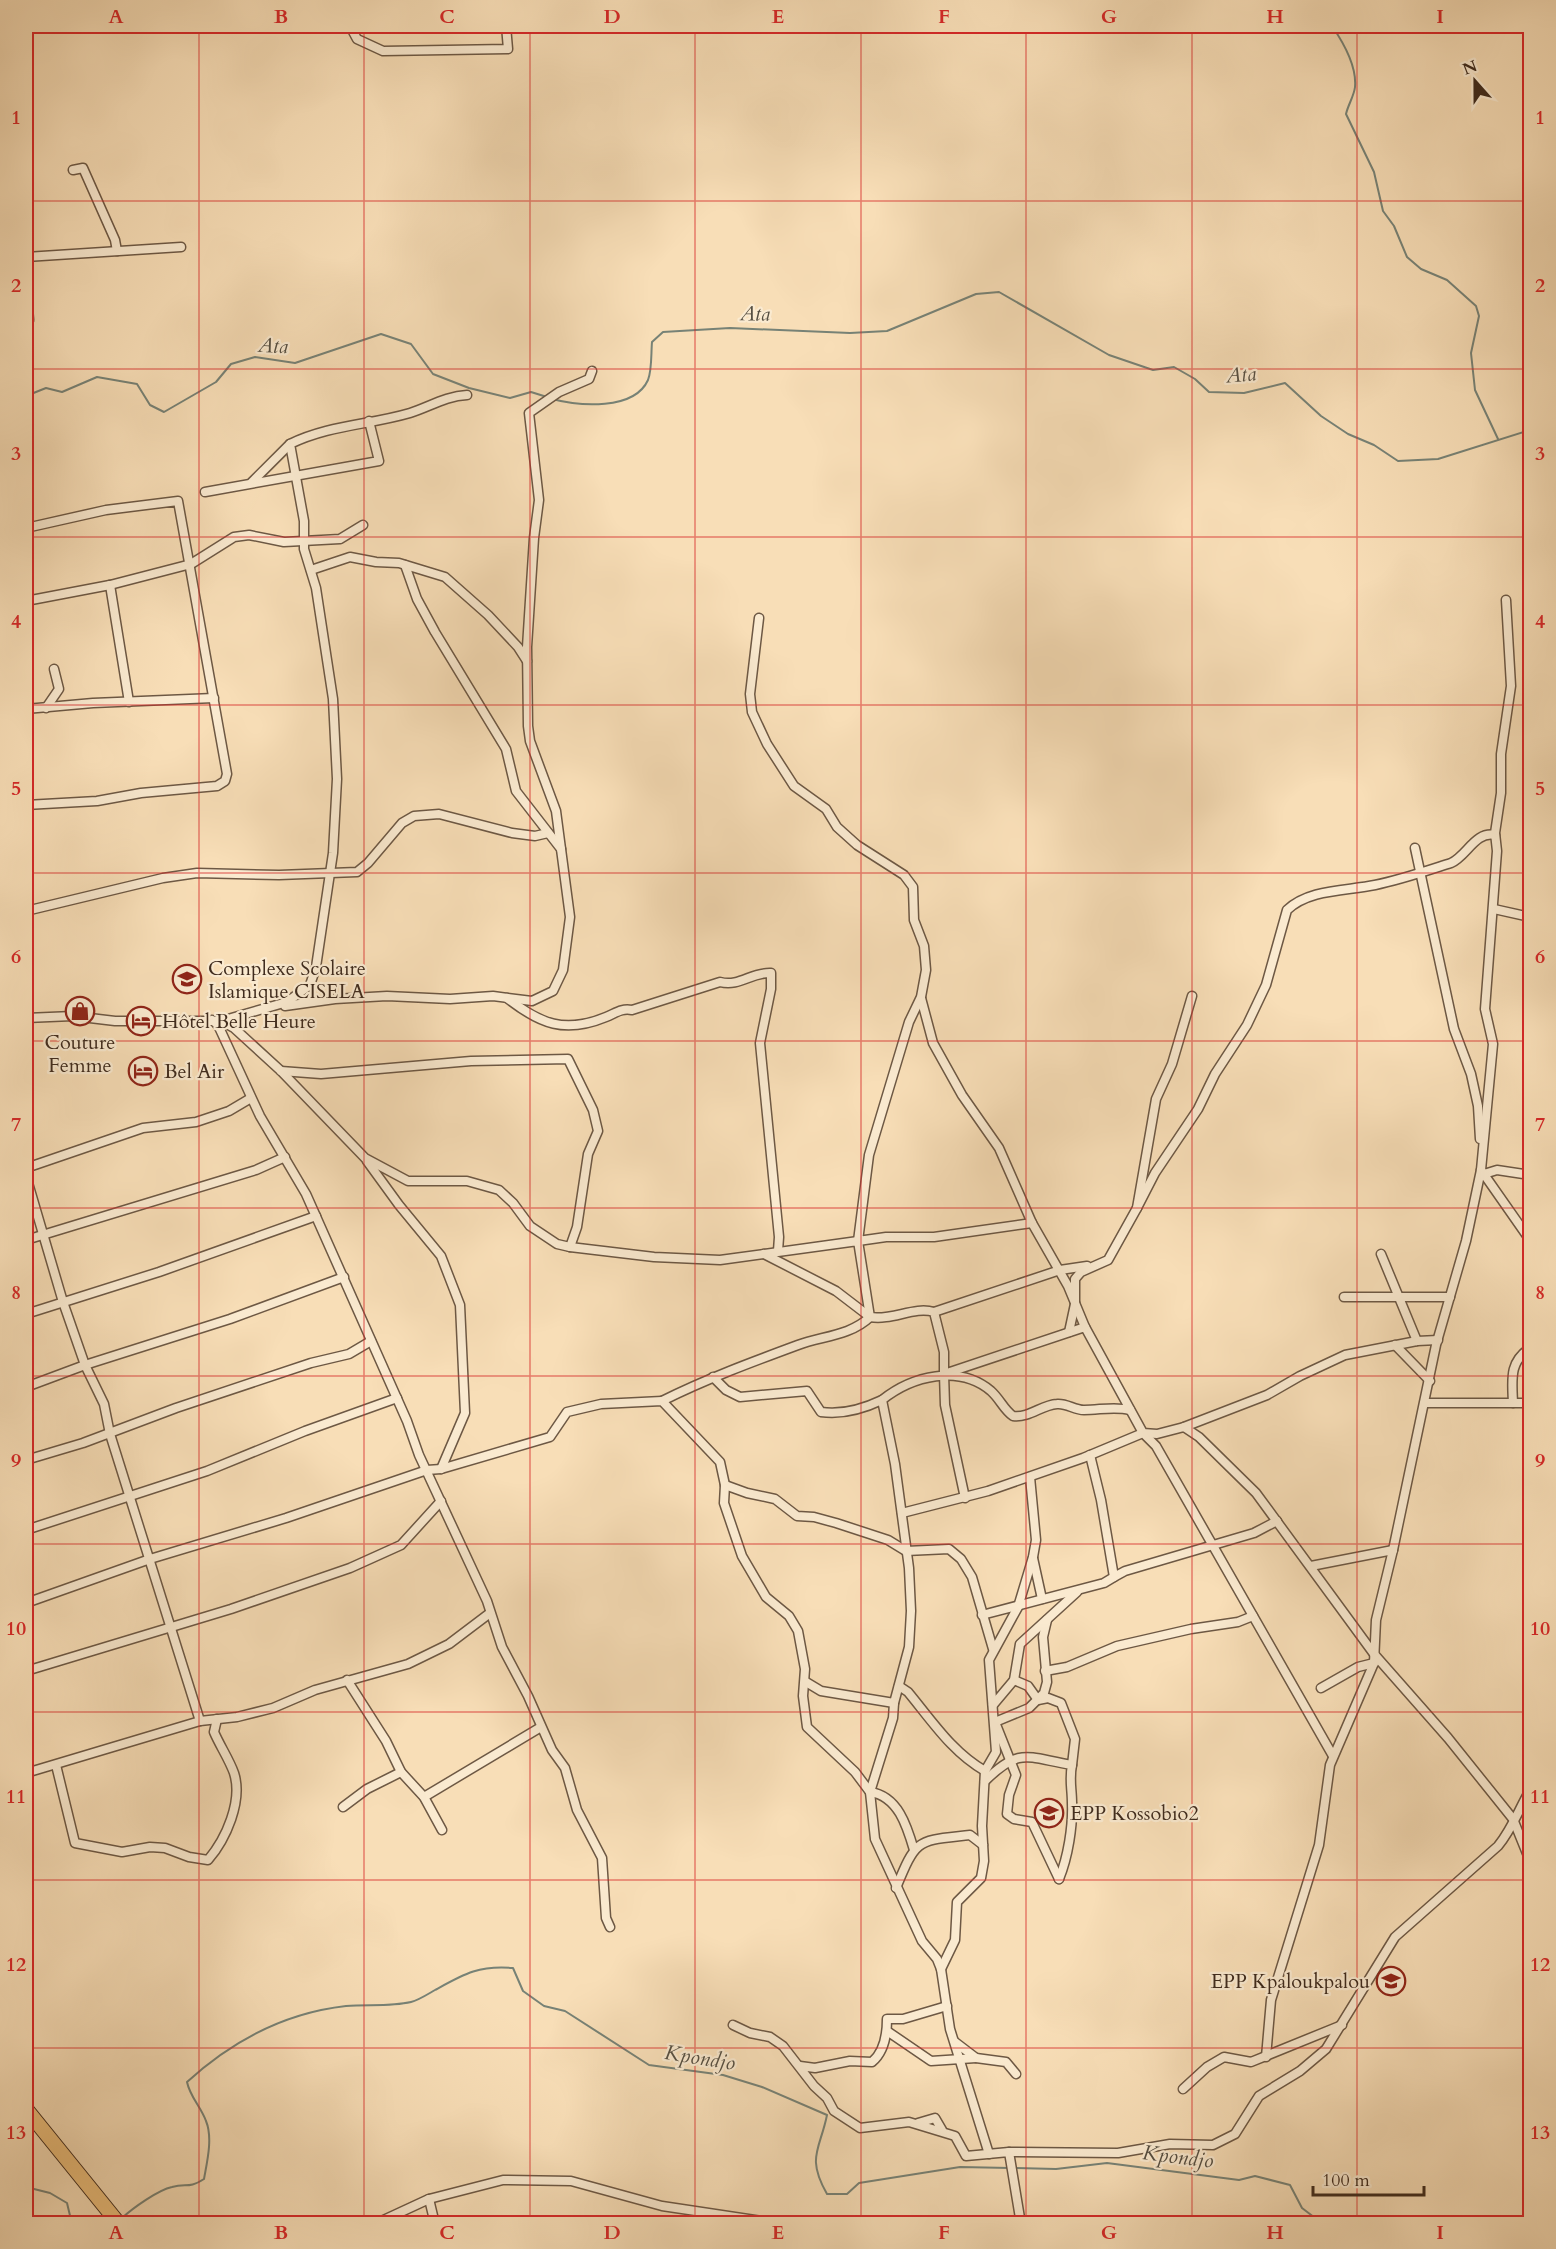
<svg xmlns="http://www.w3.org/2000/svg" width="1556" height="2249" viewBox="0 0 1556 2249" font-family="Cardo,serif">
	<rect width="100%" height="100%" fill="#f8deb7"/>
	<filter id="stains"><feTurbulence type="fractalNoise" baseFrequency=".00333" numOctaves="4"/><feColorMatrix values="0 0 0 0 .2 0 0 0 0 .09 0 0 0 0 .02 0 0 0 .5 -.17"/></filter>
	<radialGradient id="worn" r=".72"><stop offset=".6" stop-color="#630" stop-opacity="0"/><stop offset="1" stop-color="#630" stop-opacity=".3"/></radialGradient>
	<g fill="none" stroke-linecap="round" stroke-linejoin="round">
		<g stroke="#778276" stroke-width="2">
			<path d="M1332 26C1343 42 1357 65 1355 87 1354 96 1348 105 1346 114L1374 172 1383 211 1394 226 1407 257 1421 269 1447 280 1476 306 1479 316 1471 353 1475 390 1498 439"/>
			<path d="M26 396 46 388 62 392 97 377 137 384 150 405 164 412 216 382 231 364 255 357 295 363 381 334 411 344 433 374 469 388 510 398 531 392 547 397"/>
			<path d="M552 399C579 406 634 411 648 380 652 370 651 354 652 342L663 332 730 328 850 333 887 331 976 294 999 292 1109 355 1153 370 1174 367 1195 379 1209 392 1244 393 1285 383 1321 416 1348 434 1374 445 1398 461 1438 459 1530 430"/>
			<path d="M1016 2168 1056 2169 1107 2163 1239 2180 1255 2176 1290 2185 1302 2208 1323 2224"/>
			<path d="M26 2187 50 2193 67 2203 72 2224"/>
			<path d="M122 2218C133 2208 158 2190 172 2187 187 2183 188 2189 204 2179 207 2162 213 2138 206 2121 201 2107 190 2097 187 2082 233 2040 284 2013 346 2006 367 2004 390 2007 411 2002 419 2000 428 1994 435 1990 464 1974 479 1965 513 1968L523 1991 544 2006 565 2011 649 2065 723 2075 762 2087 827 2115C820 2150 806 2157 827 2194H847L859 2183 960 2167 1010 2168"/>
		</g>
		<g stroke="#6d5844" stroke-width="11">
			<g id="minor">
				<path d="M350 26 357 39 383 51 508 49 506 26"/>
				<path d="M73 170 83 168 115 240 117 251"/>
				<path d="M26 257 181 247"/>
				<path d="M26 284 29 320 26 321"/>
				<path d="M252 482 290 444"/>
				<path d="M205 492 379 461 369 421"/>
				<path d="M26 528 106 510 178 501 227 774 225 781 217 786 141 793 97 801 26 805"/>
				<path d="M311 570 350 557 376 562 399 563 445 577 488 615 518 647 527 661"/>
				<path d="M110 585 129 702"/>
				<path d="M26 601 110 585 191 564 234 537 249 535 284 542 340 539 363 525"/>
				<path d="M759 618 750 694 752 712 767 744 794 786 826 809 837 827 857 845 904 875 913 887 914 920 924 946 926 970 921 997 909 1022 869 1155 858 1241 886 1237H934L1032 1223"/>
				<path d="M46 708 59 689 54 669"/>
				<path d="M26 709 93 703 214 698"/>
				<path d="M1415 848 1454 1029 1471 1074 1478 1106 1480 1139"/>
				<path d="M561 849 556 811 530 741 528 726 527 647 534 538 539 500 529 413 559 392 589 379 592 371"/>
				<path d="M1494 909 1530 917"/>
				<path d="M26 911 163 878 197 873 279 875 357 872 368 863 402 823 414 816 439 814 512 833 535 836 548 833"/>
				<path d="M507 998C540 1024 565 1034 606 1017 616 1013 621 1008 632 1010L720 982C740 987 751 972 771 973V989L760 1043 779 1237 778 1251"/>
				<path d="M921 998 933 1043 962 1095 999 1148 1032 1223 1068 1286 1085 1327"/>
				<path d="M285 1006 335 999 387 996 450 999 493 996 532 1001 553 991 563 970 570 917 561 849 516 791 506 749 435 632 417 599 405 565"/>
				<path d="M26 1018 73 1016 115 1021H221L234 1028 281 1071 365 1158 408 1181H467L499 1190 513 1203 530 1226 557 1244 570 1247 654 1257 720 1260 858 1241 870 1317C892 1321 914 1306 934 1312L944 1352V1374L1085 1327 1143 1433 1157 1434 1184 1427 1199 1437 1256 1493 1374 1654 1448 1738 1513 1819 1530 1861"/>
				<path d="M212 1020 218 1025 260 1116 306 1194 407 1421 419 1455 487 1601 502 1647 528 1696 552 1750 565 1768 577 1810 602 1858 606 1918 610 1927"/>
				<path d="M221 1021 287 1002 310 985 316 967 333 853 337 779 333 699 316 588 304 549V521L290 444C329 425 369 425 410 413 429 407 446 396 467 395"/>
				<path d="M281 1071 321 1074 471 1061 568 1059 593 1110 598 1131 588 1154 577 1227 570 1247"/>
				<path d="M367 1161 399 1205 441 1256 460 1305 465 1413 441 1469"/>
				<path d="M26 1168 143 1128 196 1122 229 1111 251 1098"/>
				<path d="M1481 1170 1530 1240"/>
				<path d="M1484 1174 1497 1170 1530 1175"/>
				<path d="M26 1176 63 1302 85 1365 104 1404 110 1434 200 1721"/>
				<path d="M1137 1208 1155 1173 1198 1109 1215 1074 1247 1025 1266 985 1287 910C1309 889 1346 891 1375 885 1400 880 1426 871 1451 863 1467 856 1475 831 1495 835"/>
				<path d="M26 1240 256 1170 285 1157"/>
				<path d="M1381 1254 1417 1341"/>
				<path d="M1344 1297H1450"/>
				<path d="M934 1312 1060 1270 1087 1266"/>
				<path d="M26 1314 159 1272 316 1216"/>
				<path d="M1069 1332 1075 1304V1279L1081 1272 1108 1260 1137 1208 1156 1099 1172 1064 1192 996"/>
				<path d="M1395 1345 1430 1381"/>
				<path d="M944 1374 945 1405 965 1498"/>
				<path d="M713 1377 726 1390 740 1397 807 1391 821 1412C842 1415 863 1409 882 1400"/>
				<path d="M26 1387 85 1365 230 1319 344 1277"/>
				<path d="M662 1401C706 1379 752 1362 798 1345 822 1336 850 1336 870 1317L836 1291 764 1254"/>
				<path d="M1425 1403H1530"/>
				<path d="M1513 1403C1512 1379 1509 1362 1530 1348"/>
				<path d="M1184 1427 1267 1395 1300 1376 1345 1355 1417 1341 1438 1340"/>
				<path d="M26 1460 83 1443 176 1408 311 1363 349 1354 371 1341"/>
				<path d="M725 1485 747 1493 775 1499 797 1516 814 1517 836 1523 888 1540 906 1551 949 1549 961 1559 972 1577 993 1649"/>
				<path d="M902 1513 988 1491 1083 1458 1143 1433 1156 1446 1333 1756"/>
				<path d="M26 1530 207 1471 305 1431 397 1398"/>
				<path d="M1033 1558 1042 1599"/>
				<path d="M1311 1566 1393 1550"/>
				<path d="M1114 1577 1125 1571 1254 1533 1277 1521"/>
				<path d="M26 1603 150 1559 286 1518 427 1470 441 1469 550 1437 567 1412 601 1404 662 1401 720 1462 725 1485 724 1503 742 1556 766 1597 789 1616 798 1631 805 1669 803 1696 807 1727 855 1772 870 1792C898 1796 907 1826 914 1850"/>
				<path d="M982 1615 1104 1583 1114 1577 1101 1500 1090 1455"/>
				<path d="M1047 1620 1043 1637 1047 1682 1044 1693 1029 1708 995 1722 1016 1775 1009 1795 1007 1814 1014 1819 1032 1822 1059 1879"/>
				<path d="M26 1671 231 1609 350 1568 401 1545 441 1501"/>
				<path d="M1045 1671 1067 1667 1117 1646 1191 1629 1238 1622 1253 1616"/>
				<path d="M347 1680 386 1741 401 1772 424 1797 442 1830"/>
				<path d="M1014 1680 1028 1686 1038 1700 1048 1698 1061 1703 1075 1739 1072 1765"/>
				<path d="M806 1682 821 1691 894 1703"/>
				<path d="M899 1686 908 1692C932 1721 952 1752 985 1771"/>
				<path d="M1321 1688 1358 1667 1374 1663"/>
				<path d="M993 1705 1014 1680 1020 1644 1077 1592"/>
				<path d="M56 1765 75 1843 122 1852 150 1847 165 1848 189 1857 208 1860C226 1839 243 1801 234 1773 229 1759 220 1746 214 1732L217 1719"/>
				<path d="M26 1773 200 1721 237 1717 273 1708 315 1690 408 1664 449 1644 490 1613"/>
				<path d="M985 1781C1020 1746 1028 1758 1072 1765 1069 1779 1072 1789 1072 1803 1073 1826 1068 1857 1059 1879"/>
				<path d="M424 1797 541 1727"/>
				<path d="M343 1807 367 1789 401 1772"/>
				<path d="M896 1888C917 1837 917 1841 970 1835L983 1845"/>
				<path d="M941 1969 955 1940 957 1902 981 1878 984 1861 982 1826 985 1771 996 1752 989 1660 1018 1607 1033 1557 1036 1540 1030 1477"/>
				<path d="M733 2025 750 2033 770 2037 783 2046 814 2086 827 2098 834 2111 860 2128 909 2122 955 2136 966 2156 1009 2152 1021 2224"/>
				<path d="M887 2031 931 2061 976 2058"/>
				<path d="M955 2042 976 2058 1006 2062 1016 2074"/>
				<path d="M1266 2057 1271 2000 1319 1845 1330 1765 1374 1663 1376 1620 1393 1550 1436 1345 1466 1241 1481 1170 1493 1044 1485 1009 1497 851 1495 833 1501 793V754L1511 686 1506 600"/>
				<path d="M800 2066 815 2068 850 2061 872 2062C884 2052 887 2035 887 2019H903L947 2006"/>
				<path d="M1183 2089 1207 2067 1224 2057 1251 2062 1342 2025"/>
				<path d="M918 2123 935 2118 942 2130"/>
				<path d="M1009 2152 1118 2153 1170 2144 1213 2145 1235 2134 1259 2096 1300 2071 1326 2049 1395 1937 1498 1846C1512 1829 1519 1809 1530 1790"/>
				<path d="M989 2154 950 2029 941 1969 937 1959 922 1941 875 1839 870 1792 893 1718 894 1703 909 1647 911 1611 909 1568 895 1464 882 1400C912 1376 959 1364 991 1391 1000 1399 1004 1410 1013 1416 1030 1418 1041 1405 1057 1404 1067 1403 1074 1410 1084 1410 1100 1410 1114 1406 1130 1410"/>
				<path d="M429 2199 435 2224"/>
				<path d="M375 2224 429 2199 503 2180 571 2181 662 2206 782 2224"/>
			</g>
		</g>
		<g stroke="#3f2b1d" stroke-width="16">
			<path id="trunk" d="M26 2109 119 2224"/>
		</g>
		<use href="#minor" stroke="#faead0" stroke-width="8"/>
		<use href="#trunk" stroke="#ecbf7c" stroke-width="14"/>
	</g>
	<path fill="none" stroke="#d62828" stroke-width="1.5" stroke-opacity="0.55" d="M199 26V2224M364 26V2224M530 26V2224M695 26V2224M861 26V2224M1026 26V2224M1192 26V2224M1357 26V2224M26 201H1530M26 369H1530M26 537H1530M26 705H1530M26 873H1530M26 1041H1530M26 1208H1530M26 1376H1530M26 1544H1530M26 1712H1530M26 1880H1530M26 2048H1530"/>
	<defs>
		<g id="school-ring" transform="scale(1.5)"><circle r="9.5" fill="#faead0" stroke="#8f2418" stroke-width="1.5"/><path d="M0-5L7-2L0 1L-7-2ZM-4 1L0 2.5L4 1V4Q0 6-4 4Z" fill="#8f2418"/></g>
		<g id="shop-ring" transform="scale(1.5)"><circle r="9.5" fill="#faead0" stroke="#8f2418" stroke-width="1.5"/><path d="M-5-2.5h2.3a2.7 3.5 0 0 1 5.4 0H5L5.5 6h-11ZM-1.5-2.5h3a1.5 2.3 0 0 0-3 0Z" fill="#8f2418"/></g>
		<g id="hotel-ring" transform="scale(1.5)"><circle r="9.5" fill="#faead0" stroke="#8f2418" stroke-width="1.5"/><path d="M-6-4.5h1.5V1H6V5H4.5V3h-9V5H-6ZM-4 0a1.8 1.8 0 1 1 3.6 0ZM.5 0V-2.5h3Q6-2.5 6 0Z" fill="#8f2418"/></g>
	</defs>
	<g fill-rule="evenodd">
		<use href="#school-ring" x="187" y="979"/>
		<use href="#shop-ring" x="80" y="1011"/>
		<use href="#hotel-ring" x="141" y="1021"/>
		<use href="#hotel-ring" x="143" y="1071"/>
		<use href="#school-ring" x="1049" y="1813"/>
		<use href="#school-ring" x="1391" y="1981"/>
	</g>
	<g text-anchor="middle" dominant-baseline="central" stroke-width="4.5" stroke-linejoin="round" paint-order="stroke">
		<g font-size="20" fill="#3f2b1d" stroke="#faead0" text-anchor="start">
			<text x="208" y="968">Complexe Scolaire<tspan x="208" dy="23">Islamique CISELA</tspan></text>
			<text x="162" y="1021">Hôtel Belle Heure</text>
			<text x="80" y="1042" text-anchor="middle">Couture<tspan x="80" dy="23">Femme</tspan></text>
			<text x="164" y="1071">Bel Air</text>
			<text x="1070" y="1813">EPP Kossobio2</text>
			<text x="1370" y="1981" text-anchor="end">EPP Kpaloukpalou</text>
		</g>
		<g font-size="21" font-style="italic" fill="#564f42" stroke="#faead0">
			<text transform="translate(755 314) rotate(1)">Ata</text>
			<text transform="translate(273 346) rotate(3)">Ata</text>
			<text transform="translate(1241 375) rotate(-5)">Ata</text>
			<text transform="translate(700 2058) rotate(9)">Kpondjo</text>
			<text transform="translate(1178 2157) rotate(7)">Kpondjo</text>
		</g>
	</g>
	<rect width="1556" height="2249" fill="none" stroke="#f8deb7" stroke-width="66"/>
	<g transform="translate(1475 81) rotate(339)" stroke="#faead0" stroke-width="4.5" paint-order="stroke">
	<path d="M0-4.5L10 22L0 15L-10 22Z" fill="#3f2b1d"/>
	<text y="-9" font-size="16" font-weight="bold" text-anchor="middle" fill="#3f2b1d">N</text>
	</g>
	<path d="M1313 2186v9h111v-9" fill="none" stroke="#3f2b1d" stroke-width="3"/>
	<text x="1322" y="2186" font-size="18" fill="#3f2b1d" stroke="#faead0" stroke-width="4.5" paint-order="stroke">100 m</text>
	<rect x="33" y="33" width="1490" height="2183" fill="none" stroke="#d62828" stroke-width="2"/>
	<g font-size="20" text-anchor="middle" font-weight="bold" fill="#d62828">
		<text x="116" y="23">A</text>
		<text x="281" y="23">B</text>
		<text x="447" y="23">C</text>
		<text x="612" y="23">D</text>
		<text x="778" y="23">E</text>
		<text x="944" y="23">F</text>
		<text x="1109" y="23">G</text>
		<text x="1275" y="23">H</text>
		<text x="1440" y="23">I</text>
		<text x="16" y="124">1</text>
		<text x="1540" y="124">1</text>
		<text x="16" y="292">2</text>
		<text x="1540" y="292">2</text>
		<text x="16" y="460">3</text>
		<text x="1540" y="460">3</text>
		<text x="16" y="628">4</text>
		<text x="1540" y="628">4</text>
		<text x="16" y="795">5</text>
		<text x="1540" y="795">5</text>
		<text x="16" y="963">6</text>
		<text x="1540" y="963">6</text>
		<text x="16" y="1131">7</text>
		<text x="1540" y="1131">7</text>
		<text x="16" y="1299">8</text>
		<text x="1540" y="1299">8</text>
		<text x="16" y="1467">9</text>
		<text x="1540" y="1467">9</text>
		<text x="16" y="1635">10</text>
		<text x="1540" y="1635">10</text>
		<text x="16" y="1803">11</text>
		<text x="1540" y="1803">11</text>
		<text x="16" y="1971">12</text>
		<text x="1540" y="1971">12</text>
		<text x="16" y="2139">13</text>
		<text x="1540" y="2139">13</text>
		<text x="116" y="2239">A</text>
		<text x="281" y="2239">B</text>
		<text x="447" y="2239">C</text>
		<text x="612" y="2239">D</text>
		<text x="778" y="2239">E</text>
		<text x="944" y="2239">F</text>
		<text x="1109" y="2239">G</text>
		<text x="1275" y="2239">H</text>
		<text x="1440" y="2239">I</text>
	</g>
	<rect width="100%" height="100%" filter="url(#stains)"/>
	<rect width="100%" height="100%" fill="url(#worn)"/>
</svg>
::::::::::
Count every line above that holds the string "round" and give the total, nothing more.

2